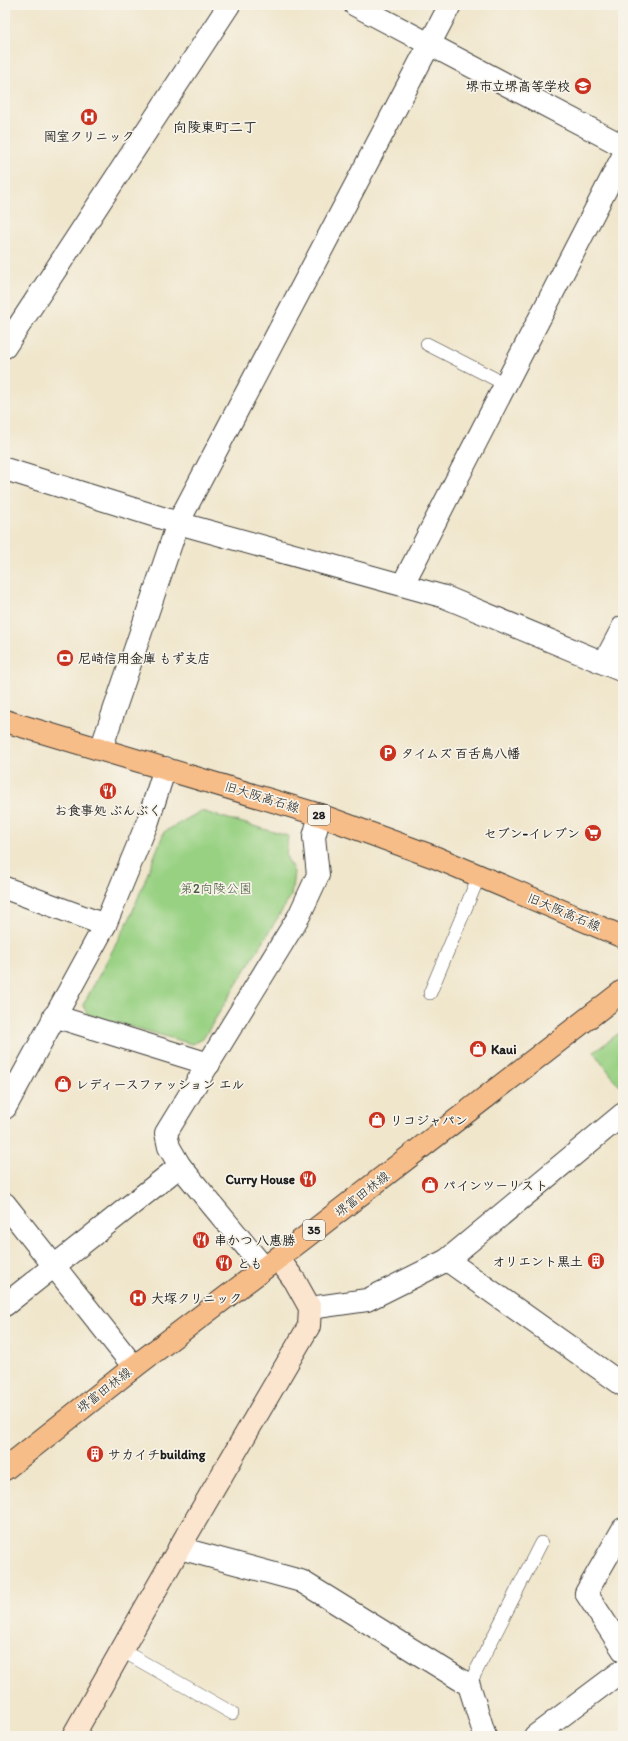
<svg xmlns="http://www.w3.org/2000/svg" width="628" height="1741" font-family="Itim,'Klee One',sans-serif">
  <style>
    .green { fill: #99d183; stroke: #5a7650 }
    .lines { fill: none; stroke-linecap: round; stroke-linejoin: round }
    .lane-casing { stroke: #3c3a36; stroke-width: 14 }
    .street-casing { stroke: #3c3a36; stroke-width: 24 }
    .secondary-casing { stroke: #3c3a36; stroke-width: 24 }
    .primary-casing { stroke: #3c3a36; stroke-width: 24 }
    .lane { stroke: #fff; stroke-width: 13 }
    .street { stroke: #fff; stroke-width: 22 }
    .secondary { stroke: #fce5cf; stroke-width: 22 }
    .primary { stroke: #f7bd88; stroke-width: 22 }
    .labels { text-anchor: middle; dominant-baseline: central; stroke-width: 3.5; stroke-linejoin: round; paint-order: stroke }
    .shield { fill: #f7f3e8; stroke: #5e5c59; stroke-width: 1 }
    .shield-label { font-size: 12px; font-weight: bold; fill: #1c1c1c }
    .poi-label { font-size: 13px; font-weight: bold; fill: #1c1c1c; stroke: #f7f3e8; text-anchor: start }
    .street-label { font-size: 13px; fill: #1c1c1c; stroke: #f7f3e8 }
    .park-label { font-size: 13px; fill: #485b40; stroke: #f7f3e8 }
    .neighbourhood-label { font-size: 14px; font-weight: bold; fill: #1c1c1c; stroke: #f7f3e8 }
  </style>
  <rect width="100%" height="100%" fill="#f7f3e8"/>
  <filter id="ink" filterUnits="userSpaceOnUse"><feTurbulence type="fractalNoise" baseFrequency=".025" numOctaves="2"/><feDisplacementMap in="SourceGraphic" scale="8" xChannelSelector="R" yChannelSelector="G"/><feConvolveMatrix kernelMatrix="1 2 1 2 8 2 1 2 1" color-interpolation-filters="sRGB"/></filter>
  <filter id="wash" filterUnits="userSpaceOnUse"><feTurbulence type="fractalNoise" baseFrequency=".012" numOctaves="4" result="noise"/><feDisplacementMap in="SourceGraphic" scale="16" xChannelSelector="R" yChannelSelector="G"/><feGaussianBlur stdDeviation="0.9" result="paint"/><feColorMatrix in="noise" values="0 0 0 0 0 0 0 0 0 0 0 0 0 0 0 0 0 1.4 0 .05"/><feComposite in="paint" operator="in"/></filter>
  <g filter="url(#wash)">
    <rect width="100%" height="100%" fill="#f0e6cc"/>
    <g class="green">
      <polygon points="201,811 288,836 286,856 294,872 291,896 203,1039 192,1044 87,1014 83,1005 130,918 164,832"/>
      <polygon points="623,1030 623,1091 594,1052"/>
    </g>
  </g>
  <g filter="url(#ink)">
    <g class="lines">
      <defs>
        <g id="lane">
          <polyline points="427,344 505,384"/>
          <polyline points="430,993 479,876"/>
          <polyline points="123,1651 232,1713"/>
          <polyline points="469,1685 541,1543"/>
        </g>
        <g id="street">
          <polyline points="355,5 623,146"/>
          <polyline points="5,347 229,5"/>
          <polyline points="5,469 178,523 445,597 623,671"/>
          <polyline points="403,584 623,156"/>
          <polyline points="604,663 623,627"/>
          <polyline points="101,749 178,523 450,5"/>
          <polyline points="5,888 105,925"/>
          <polyline points="54,1016 209,1064"/>
          <polyline points="5,1108 105,925 148,821 165,768"/>
          <polyline points="180,1166 264,1268"/>
          <polyline points="5,1204 134,1367"/>
          <polyline points="447,1260 623,1385"/>
          <polyline points="5,1305 180,1166 169,1147 166,1133 299,916 318,875 314,837 320,815"/>
          <polyline points="310,1308 367,1300 447,1260 623,1114"/>
          <polyline points="623,1529 586,1593 623,1650"/>
          <polyline points="179,1548 301,1581 469,1685 485,1736"/>
          <polyline points="535,1736 623,1670"/>
        </g>
        <polyline id="secondary" points="73,1736 185,1538 309,1326 310,1308 295,1281 278,1258"/>
        <g id="primary">
          <polyline points="5,721 320,815 437,858 623,937"/>
          <polyline points="5,1469 134,1367 303,1239 623,991"/>
        </g>
      </defs>
      <use href="#lane" class="lane-casing"/>
      <use href="#street" class="street-casing"/>
      <use href="#secondary" class="secondary-casing"/>
      <use href="#primary" class="primary-casing"/>
      <use href="#lane" class="lane"/>
      <use href="#street" class="street"/>
      <use href="#secondary" class="secondary"/>
      <use href="#primary" class="primary"/>
    </g>
  </g>
  <defs>
    <symbol id="school-disc" viewBox="-11 -11 22 22"><circle r="9.5" fill="#c8321e" stroke="#f7f3e8"/><path d="M0-5L7-2L0 1L-7-2ZM-4 1L0 2.5L4 1V4Q0 6-4 4Z" fill="#fff"/></symbol>
    <symbol id="hospital-disc" viewBox="-11 -11 22 22"><circle r="9.5" fill="#c8321e" stroke="#f7f3e8"/><path d="M-5-5h3v3.5h4V-5h3V5h-3V1.5h-4V5h-3Z" fill="#fff"/></symbol>
    <symbol id="bank-disc" viewBox="-11 -11 22 22"><circle r="9.5" fill="#c8321e" stroke="#f7f3e8"/><path d="M-6-4H6V4H-6ZM0-2.3a2.3 2.3 0 1 0 0 4.6a2.3 2.3 0 1 0 0-4.6Z" fill="#fff"/></symbol>
    <symbol id="parking-disc" viewBox="-11 -11 22 22"><circle r="9.5" fill="#c8321e" stroke="#f7f3e8"/><path d="M-3.5-5.5H1a3.5 3.5 0 0 1 0 7H-1V5.5H-3.5ZM-1-3.4V-.6H.8a1.4 1.4 0 0 0 0-2.8Z" fill="#fff"/></symbol>
    <symbol id="restaurant-disc" viewBox="-11 -11 22 22"><circle r="9.5" fill="#c8321e" stroke="#f7f3e8"/><path d="M-5-6h1v4h1v-4h1v4h1v-4h1v5L-1.5 .5V6h-2V.5L-5-1ZM5-6V6H3V1.5H1.5Q1.5-4 5-6Z" fill="#fff"/></symbol>
    <symbol id="supermarket-disc" viewBox="-11 -11 22 22"><circle r="9.5" fill="#c8321e" stroke="#f7f3e8"/><path d="M-6-5.5h2.5l.6 2H6L4.5 2H-2.5L-4.4-4H-6ZM-1.5 3.2a1.3 1.3 0 1 0 .1 0ZM3 3.2a1.3 1.3 0 1 0 .1 0Z" fill="#fff"/></symbol>
    <symbol id="shop-disc" viewBox="-11 -11 22 22"><circle r="9.5" fill="#c8321e" stroke="#f7f3e8"/><path d="M-5-2.5h2.3a2.7 3.5 0 0 1 5.4 0H5L5.5 6h-11ZM-1.5-2.5h3a1.5 2.3 0 0 0-3 0Z" fill="#fff"/></symbol>
    <symbol id="building-disc" viewBox="-11 -11 22 22"><circle r="9.5" fill="#c8321e" stroke="#f7f3e8"/><path d="M-4-6H4V6H1V3H-1V6H-4ZM-2.5-4.3h1.7v1.8h-1.7ZM.8-4.3h1.7v1.8H.8ZM-2.5-1h1.7V.8h-1.7ZM.8-1h1.7V.8H.8Z" fill="#fff"/></symbol>
  </defs>
  <g fill-rule="evenodd">
    <use href="#school-disc" x="573" y="76" width="20" height="20"/>
    <use href="#hospital-disc" x="79" y="107" width="20" height="20"/>
    <use href="#bank-disc" x="55" y="648" width="20" height="20"/>
    <use href="#parking-disc" x="378" y="743" width="20" height="20"/>
    <use href="#restaurant-disc" x="98" y="781" width="20" height="20"/>
    <use href="#supermarket-disc" x="583" y="823" width="20" height="20"/>
    <use href="#shop-disc" x="468" y="1039" width="20" height="20"/>
    <use href="#shop-disc" x="53" y="1074" width="20" height="20"/>
    <use href="#shop-disc" x="367" y="1110" width="20" height="20"/>
    <use href="#restaurant-disc" x="298" y="1169" width="20" height="20"/>
    <use href="#shop-disc" x="420" y="1175" width="20" height="20"/>
    <use href="#restaurant-disc" x="191" y="1230" width="20" height="20"/>
    <use href="#building-disc" x="586" y="1251" width="20" height="20"/>
    <use href="#restaurant-disc" x="214" y="1253" width="20" height="20"/>
    <use href="#hospital-disc" x="128" y="1288" width="20" height="20"/>
    <use href="#building-disc" x="85" y="1444" width="20" height="20"/>
  </g>
  <g class="labels">
    <g class="shield">
      <rect x="308" y="805" width="22" height="20" rx="3"/>
      <rect x="303" y="1220" width="22" height="20" rx="3"/>
    </g>
    <g class="shield-label">
      <text x="319" y="815">28</text>
      <text x="314" y="1230">35</text>
    </g>
    <g class="poi-label">
      <text x="570" y="86" text-anchor="end">堺市立堺高等学校</text>
      <text x="89" y="136" text-anchor="middle">岡室クリニック</text>
      <text x="78" y="658">尼崎信用金庫 もず支店</text>
      <text x="401" y="753">タイムズ 百舌鳥八幡</text>
      <text x="108" y="810" text-anchor="middle">お食事処 ぶんぶく</text>
      <text x="580" y="833" text-anchor="end">セブン-イレブン</text>
      <text x="491" y="1049">Kaui</text>
      <text x="76" y="1084">レディースファッション エル</text>
      <text x="390" y="1120">リコジャパン</text>
      <text x="295" y="1179" text-anchor="end">Curry House</text>
      <text x="443" y="1185">パインツーリスト</text>
      <text x="214" y="1240">串かつ 八惠勝</text>
      <text x="583" y="1261" text-anchor="end">オリエント黒土</text>
      <text x="237" y="1263">とも</text>
      <text x="151" y="1298">大塚クリニック</text>
      <text x="108" y="1454">サカイチbuilding</text>
    </g>
    <g class="street-label">
      <text transform="translate(262 797) rotate(17)">旧大阪高石線</text>
      <text transform="translate(564 912) rotate(23)">旧大阪高石線</text>
      <text transform="translate(362 1194) rotate(-38)">堺富田林線</text>
      <text transform="translate(104 1390) rotate(-38)">堺富田林線</text>
    </g>
    <g class="park-label">
      <text x="216" y="888">第2向陵公園</text>
    </g>
    <g class="neighbourhood-label">
      <text x="215" y="127">向陵東町二丁</text>
    </g>
  </g>
  <rect width="628" height="1741" fill="none" stroke="#f7f3e8" stroke-width="20"/>
</svg>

____

Across the entries above, find the lines with the string "lane" and copy them.

EXERCISE SOLUTION:
    .lane-casing { stroke: #3c3a36; stroke-width: 14 }
    .lane { stroke: #fff; stroke-width: 13 }
        <g id="lane">
      <use href="#lane" class="lane-casing"/>
      <use href="#lane" class="lane"/>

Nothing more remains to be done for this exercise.